[DATA RECORDS]:
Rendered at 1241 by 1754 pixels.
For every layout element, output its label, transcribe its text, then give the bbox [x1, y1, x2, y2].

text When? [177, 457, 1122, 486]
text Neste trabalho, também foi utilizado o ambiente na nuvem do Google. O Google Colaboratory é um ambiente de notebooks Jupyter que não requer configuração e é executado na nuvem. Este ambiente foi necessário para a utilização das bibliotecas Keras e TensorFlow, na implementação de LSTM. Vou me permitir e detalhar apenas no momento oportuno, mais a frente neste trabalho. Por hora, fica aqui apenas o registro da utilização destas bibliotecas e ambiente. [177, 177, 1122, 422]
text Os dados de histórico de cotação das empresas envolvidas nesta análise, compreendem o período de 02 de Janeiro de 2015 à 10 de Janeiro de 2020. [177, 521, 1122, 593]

[PROBLEM REQUIREMENTS]:
Rewrite the listing with "bbox" changed to "bounding box" and everything else left as it is.

[ANSWER TO THIS EXERCISE]:
Rendered at 1241 by 1754 pixels.
For every layout element, output its label, transcribe its text, then give the bounding box [x1, y1, x2, y2].

text When? [177, 457, 1122, 486]
text Neste trabalho, também foi utilizado o ambiente na nuvem do Google. O Google Colaboratory é um ambiente de notebooks Jupyter que não requer configuração e é executado na nuvem. Este ambiente foi necessário para a utilização das bibliotecas Keras e TensorFlow, na implementação de LSTM. Vou me permitir e detalhar apenas no momento oportuno, mais a frente neste trabalho. Por hora, fica aqui apenas o registro da utilização destas bibliotecas e ambiente. [177, 177, 1122, 422]
text Os dados de histórico de cotação das empresas envolvidas nesta análise, compreendem o período de 02 de Janeiro de 2015 à 10 de Janeiro de 2020. [177, 521, 1122, 593]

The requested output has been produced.